First Evidence of Key Antarctic Ice Loss Driver Uncovered

For the first time, scientists have uncovered physics-based evidence demonstrating that the thinning of floating ice shelves encircling the edge of mainland Antarctica is causing an increase in ice flow from the land to the sea.

The Antarctic Ice Sheet (AIS)—the largest single mass of ice on Earth, covering about 98 percent of the southern continent—is currently losing mass. And the rate at which this mass loss is contributing to sea-level rise is increasing.

The AIS is encircled by floating, sea-based ice shelves that surround the continent and help hold the land-based ice shelves in place.

Data has shown that in recent years, these floating ice shelves that surround the AIS are thinning—likely as a result of ocean warming or changes in ocean circulation. But while scientists have suspected that this thinning may be responsible for the observed ice loss from the AIS, the hypothesis has not been proven.

Now, researchers have provided evidence that thinning in these floating ice shelves is driving ice loss from the interior of the continent, according to a study published in the journal Geophysical Research Letters.

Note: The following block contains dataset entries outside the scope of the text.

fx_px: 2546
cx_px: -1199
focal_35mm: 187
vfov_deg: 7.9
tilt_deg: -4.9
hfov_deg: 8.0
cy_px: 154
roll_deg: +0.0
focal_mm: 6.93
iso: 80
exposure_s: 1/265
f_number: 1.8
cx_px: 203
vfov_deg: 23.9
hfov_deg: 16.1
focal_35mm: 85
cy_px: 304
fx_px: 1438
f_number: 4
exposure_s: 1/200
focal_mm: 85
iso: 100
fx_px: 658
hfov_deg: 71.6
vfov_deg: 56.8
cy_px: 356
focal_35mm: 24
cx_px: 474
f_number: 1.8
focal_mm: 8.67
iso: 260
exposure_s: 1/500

A team of scientists led by Hilmar Gudmundsson from Northumbria University in the U.K. examined continent-wide satellite measurements taken between 1994 and 2017, with a particular focus on what's known as the "grounding line"—the point where the land-based ice sheets meet the floating, sea-based ice shelves.

The team also used advanced ice-flow models and compared this data with the changes seen in the satellite images over the last quarter of a century. When the results were compared the scientists say they found "striking and robust" similarities in the pattern of ice flowing from the ice sheet into the ocean.

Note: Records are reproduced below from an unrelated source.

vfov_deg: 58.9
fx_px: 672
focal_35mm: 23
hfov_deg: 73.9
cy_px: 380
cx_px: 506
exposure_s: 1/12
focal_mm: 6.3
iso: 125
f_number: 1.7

"I found it striking how well our modeled changes agree with the pattern of observed mass loss," Gudmundsson said. "There are other processes in play as well, but we can now state firmly that the observed changes in ice-shelves do cause significant changes over the grounded ice, speeding up its flow into the ocean."

Antarctica map
A map of Antarctica. Northumbria University

According to the researchers, one of the key findings of the study was the fact that the thinning of the floating ice shelves led to an almost immediate loss of ice from the interior into the ocean.

"One of the most important lessons from this study is that the impact is felt without any delay," Gudmundsson said. "Generally, we distinguish between an instantaneous response or a delayed, transient response. Our study shows the thinning of the ice shelves results in a significant instantaneous response to ice flow and ongoing mass loss. This means that we are not protected against the impact of the Antarctic Ice Sheet on global sea levels by a long response time."

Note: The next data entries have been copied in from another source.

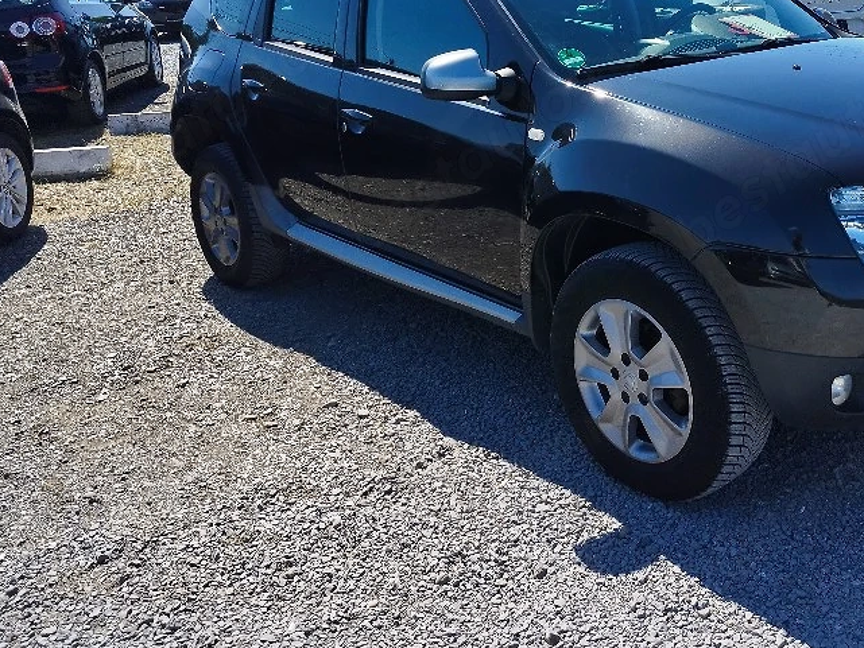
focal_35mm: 39
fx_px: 974
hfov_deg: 46.8
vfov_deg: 36.0
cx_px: 603
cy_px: 160
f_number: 1.89
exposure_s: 1/909
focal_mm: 5.95
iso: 50
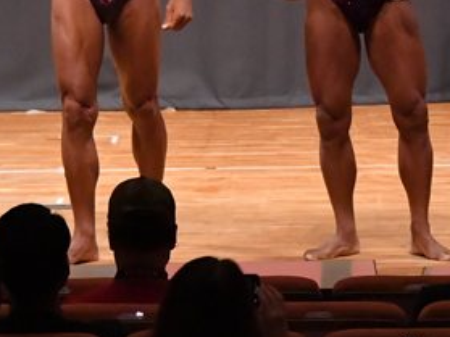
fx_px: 6341
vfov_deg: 3.0
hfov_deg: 4.1
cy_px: 52
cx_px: 327
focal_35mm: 488
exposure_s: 1/400
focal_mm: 122
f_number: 5.6
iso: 10000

"This study closes an important hole in our understanding. Lack of data and limitations in modeling previously made it challenging to quantify the importance of ocean-induced changes as a driver for ongoing mass loss, but we have now shown that the observed ice-shelf changes do indeed impact on upstream flow significantly."

According to Fernando Paolo from NASA's Jet Propulsion Laboratory, the latest findings have significant implications for our understanding of ice mass loss in Antarctica.

"It is striking how far inland the changes in ice shelves can impact the ice sheet flow," he said in a statement. "Since we now know that shrinking ice shelves are directly responsible for increases in ice discharge to the ocean, it is important that we keep monitoring them to watch how they evolve."